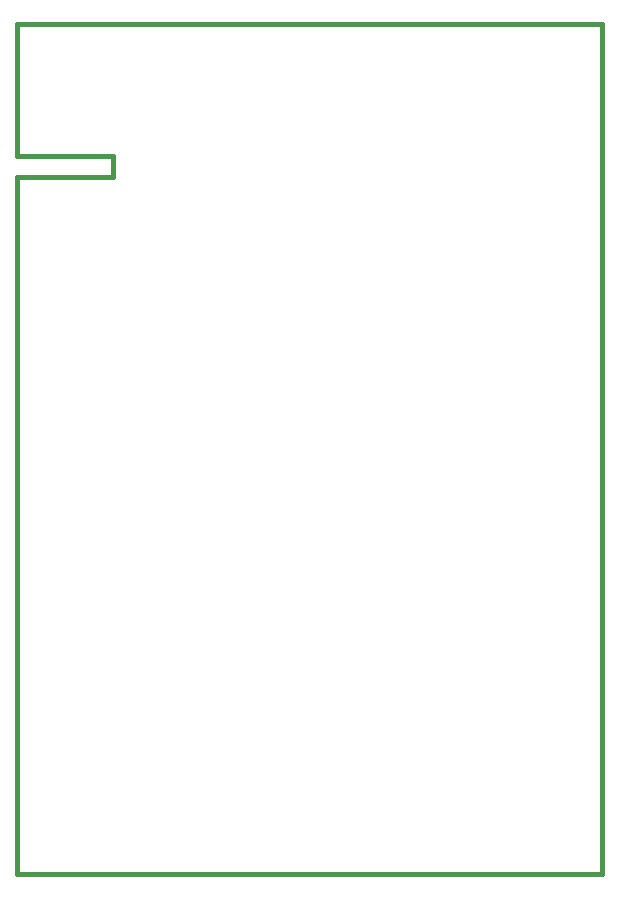
<source format=gbo>
G04 (created by PCBNEW-RS274X (2012-01-19 BZR 3256)-stable) date 18.2.2013 23:27:18*
G01*
G70*
G90*
%MOIN*%
G04 Gerber Fmt 3.4, Leading zero omitted, Abs format*
%FSLAX34Y34*%
G04 APERTURE LIST*
%ADD10C,0.006000*%
%ADD11C,0.015000*%
G04 APERTURE END LIST*
G54D10*
G54D11*
X27000Y-24750D02*
X27000Y-29150D01*
X30200Y-29150D02*
X27000Y-29150D01*
X30200Y-29850D02*
X27000Y-29850D01*
X30200Y-29150D02*
X30200Y-29850D01*
X27000Y-53100D02*
X27000Y-29850D01*
X46500Y-53100D02*
X27000Y-53100D01*
X46500Y-24750D02*
X46500Y-53100D01*
X27000Y-24750D02*
X46500Y-24750D01*
M02*

</source>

Work order:
Repeat the records word for word and drop any pictures.

Response to the task:
<source format=gbo>
G04 (created by PCBNEW-RS274X (2012-01-19 BZR 3256)-stable) date 18.2.2013 23:27:18*
G01*
G70*
G90*
%MOIN*%
G04 Gerber Fmt 3.4, Leading zero omitted, Abs format*
%FSLAX34Y34*%
G04 APERTURE LIST*
%ADD10C,0.006000*%
%ADD11C,0.015000*%
G04 APERTURE END LIST*
G54D10*
G54D11*
X27000Y-24750D02*
X27000Y-29150D01*
X30200Y-29150D02*
X27000Y-29150D01*
X30200Y-29850D02*
X27000Y-29850D01*
X30200Y-29150D02*
X30200Y-29850D01*
X27000Y-53100D02*
X27000Y-29850D01*
X46500Y-53100D02*
X27000Y-53100D01*
X46500Y-24750D02*
X46500Y-53100D01*
X27000Y-24750D02*
X46500Y-24750D01*
M02*

</source>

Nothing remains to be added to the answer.